Más allá de lo deportivo, el objetivo principal está puesto en el crecimiento del básquet femenino dentro de la institución. “Esto va más allá de los resultados. La idea es seguir fomentando el básquet femenino en el club para que se sostenga en el tiempo y podamos llegar a tener una cantidad de chicas similar a la que hoy tenemos en las ramas masculinas”, remarcó.

Por ahora, Atlético Carcarañá participará con equipos en las categorías Infantiles y Cadetes, aunque el movimiento también ya se siente en el minibásquet. “Se fueron sumando varias chicas al mini y estoy seguro de que van a seguir llegando. Ellas van a ser la base de este proyecto”, afirmó.

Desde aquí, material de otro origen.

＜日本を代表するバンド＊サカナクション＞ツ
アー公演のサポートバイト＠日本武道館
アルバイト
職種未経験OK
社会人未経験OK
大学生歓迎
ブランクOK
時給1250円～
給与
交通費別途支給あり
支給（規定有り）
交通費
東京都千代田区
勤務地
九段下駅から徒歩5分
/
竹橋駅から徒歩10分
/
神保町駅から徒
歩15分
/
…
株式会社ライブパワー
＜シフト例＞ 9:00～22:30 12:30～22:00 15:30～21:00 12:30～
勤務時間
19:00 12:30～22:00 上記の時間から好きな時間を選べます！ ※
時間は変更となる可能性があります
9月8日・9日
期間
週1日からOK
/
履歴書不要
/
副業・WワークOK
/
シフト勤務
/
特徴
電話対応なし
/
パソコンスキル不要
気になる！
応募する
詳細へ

El crecimiento de la actividad también fortalece el vínculo entre el básquet y la vida institucional del club. “El nexo con la subcomisión es de apoyo y crecimiento mutuo. Cuantas más chicas y chicos haya en la disciplina, más familias se suman, más gente colabora. Es algo recíproco”, sostuvo.

Finalmente, Mielejcuk dejó en claro cuál es el espíritu del proyecto. “Todos tiramos para el mismo lado. Cada uno aporta su granito de arena para seguir viendo crecer el básquet de Cremería y al club. Al sumar una disciplina más seguimos fomentando el deporte en los chicos y el compartir con otros. Al final, esto no deja de ser un deporte formativo: lo más importante no es el resultado del día del partido, sino lo que se construye en el día a día. Porque también formamos personas , no solamente deportistas”.

La incorporación de Atlético Carcarañá también representa una buena noticia para el básquet femenino de la Asociación Cañadense. Cada nuevo club que se suma no sólo amplía la competencia, sino que fortalece el desarrollo de la disciplina y abre nuevas puertas para que más chicas puedan encontrar su lugar en la cancha. Ese camino que pretende la Comisión Directiva de la ACB, proyectos que nacen desde la base, con compromiso y paciencia, suelen ser los que terminan construyendo un crecimiento sólido y sostenido en el tiempo.